Top of SOURCE DOCUMENT
On Quasi-Subordination for Bi-Univalency Involving Generalized Distribution Series

Abstract

Various researchers have considered different forms of bi-univalent functions in recent times, and this has continued to gain more attention in Geometric Function Theory (GFT), but not much study has been conducted in the area of application of the certain probability concept in geometric functions. In this manuscript, our motivation is the application of analytic and bi-univalent functions. In particular, the researchers examine bi-univalency of a generalized distribution series related to Bell numbers as a family of Caratheodory functions. Some coefficients of the class of the function are obtained. The results are new as far work on bi-univalency is concerned.

1. Introduction and Preliminaries

Let A denote the class of functions defined by the following equation

$$f(z)=z+\sum _{k=2}^{\infty }{a}_k{z}^k(z\in U)$$

(1)

which are analytic in the open disk $E=\{z:|z|<1\}$ and normalized by $f(0)=f^{\prime }(0)-1=0$. Given f and g as two functions which are analytic in the open unit disk E, we find definition and notations of function $f(z)$ subordinate to $g(z)$ in [1,2] and many other papers and elementary studies in GFT.

Ma and Minda [3] studied and introduced the following class

$$S^{*}(\varphi )=\left\{f\in A:\frac{z{f}^{\prime }(z)}{f(z)}\prec \varphi (z)\right\}$$

which serves as a major motivation for many other studies. See [4,5,6,7,8,9,10,11,12] for more information.

A function $j(z)$ is said to belong to class P, Caratheodory function if for j in E, $Rej(z)>0$ and the function is of the form

$$j(z)=1+\sum _{n=1}^{\infty }{c}_n{z}^n$$

(2)

for $z\in E$. Then, $|c_n|\le 2$ for each n [13].

Furthermore, given a function $\psi (z)$ of the for

$$\psi (z)=B_0+B_{1}z+B_2{z}^2+\cdots \left(\left|\psi \right|\le 1,z\in E\right).$$

(3)

We introduce the Bell numbers $B_n$ which satisfy the following recurrence relation in the work [14,15,16,17]. The function

$$Q(z)=e^{e^z-1}=\sum _{n=0}^{\infty }{B}_n\frac{z^n}{n!}=1+z+z^2+\frac{5}{6}{z}^3+\frac{5}{8}{z}^4+\cdots$$

(4)

was firstly introduced by Kumar et al. [18], which is starlike with respect to 1, and its coefficients generate the Bell numbers. Researchers have used Bell numbers to work on various subclasses of analytic functions, and their results are seen everywhere. For the benefit of doubt, readers can see [9,19].
Bottom of SOURCE DOCUMENT
Top of INFORMATION GIVEN
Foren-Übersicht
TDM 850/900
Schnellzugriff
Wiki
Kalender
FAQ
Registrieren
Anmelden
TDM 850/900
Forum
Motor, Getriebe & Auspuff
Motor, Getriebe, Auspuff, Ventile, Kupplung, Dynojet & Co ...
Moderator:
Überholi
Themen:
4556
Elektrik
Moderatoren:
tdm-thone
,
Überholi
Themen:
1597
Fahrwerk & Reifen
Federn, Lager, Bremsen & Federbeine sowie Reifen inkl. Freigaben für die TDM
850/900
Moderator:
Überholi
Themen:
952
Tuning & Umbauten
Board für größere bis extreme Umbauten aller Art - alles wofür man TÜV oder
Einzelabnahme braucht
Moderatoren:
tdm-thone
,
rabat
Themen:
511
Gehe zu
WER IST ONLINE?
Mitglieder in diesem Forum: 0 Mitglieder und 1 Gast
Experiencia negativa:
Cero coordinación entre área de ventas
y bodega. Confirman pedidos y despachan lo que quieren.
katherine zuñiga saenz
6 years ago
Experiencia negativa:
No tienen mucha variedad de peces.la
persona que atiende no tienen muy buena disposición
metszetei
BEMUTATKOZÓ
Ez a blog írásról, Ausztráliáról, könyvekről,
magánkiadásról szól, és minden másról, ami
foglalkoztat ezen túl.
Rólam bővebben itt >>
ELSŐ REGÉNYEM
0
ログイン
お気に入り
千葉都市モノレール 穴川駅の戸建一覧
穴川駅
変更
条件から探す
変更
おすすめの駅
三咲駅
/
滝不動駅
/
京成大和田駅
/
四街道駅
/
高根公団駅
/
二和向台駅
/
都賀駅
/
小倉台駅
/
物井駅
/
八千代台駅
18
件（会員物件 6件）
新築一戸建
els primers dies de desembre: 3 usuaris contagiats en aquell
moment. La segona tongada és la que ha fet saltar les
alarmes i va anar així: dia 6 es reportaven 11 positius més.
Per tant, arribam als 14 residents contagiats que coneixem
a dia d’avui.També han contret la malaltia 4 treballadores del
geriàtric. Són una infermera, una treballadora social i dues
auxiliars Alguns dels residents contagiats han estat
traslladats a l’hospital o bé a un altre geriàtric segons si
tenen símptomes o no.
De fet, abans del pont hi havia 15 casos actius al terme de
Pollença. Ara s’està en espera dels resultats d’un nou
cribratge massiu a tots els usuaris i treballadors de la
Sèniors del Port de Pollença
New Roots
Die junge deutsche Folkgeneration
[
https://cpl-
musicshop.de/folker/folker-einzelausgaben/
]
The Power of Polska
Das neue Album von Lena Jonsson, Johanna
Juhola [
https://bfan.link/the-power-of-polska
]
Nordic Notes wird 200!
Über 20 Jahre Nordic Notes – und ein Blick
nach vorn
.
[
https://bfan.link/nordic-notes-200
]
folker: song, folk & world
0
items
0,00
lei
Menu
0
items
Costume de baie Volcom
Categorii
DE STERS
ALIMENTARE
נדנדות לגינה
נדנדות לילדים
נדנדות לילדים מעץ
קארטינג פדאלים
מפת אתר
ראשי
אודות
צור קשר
Bottom of INFORMATION GIVEN
### REQUIRED TASKS
(1) Answer these questions using the paper on bi-univalency:
(a) Which researchers studied and introduced the class $S^{*}(\varphi)$?
(b) Who first introduced the function $Q(z)=e^{e^z-1}$?
(c) What bound does the paper give for $|c_n|$ when a function belongs to class P?
(2) Extract a passage word for word from the paper on bi-univalency. Begin at the words "Ma and Minda" and stop after the words "for more information.".
The records have no connection to the text.

### RESULTS OF THE TASKS
(1)
(a) Ma and Minda.
(b) Kumar et al.
(c) $|c_n|\le 2$ for each n.

(2)
Ma and Minda [3] studied and introduced the following class

$$S^{*}(\varphi )=\left\{f\in A:\frac{z{f}^{\prime }(z)}{f(z)}\prec \varphi (z)\right\}$$

which serves as a major motivation for many other studies. See [4,5,6,7,8,9,10,11,12] for more information.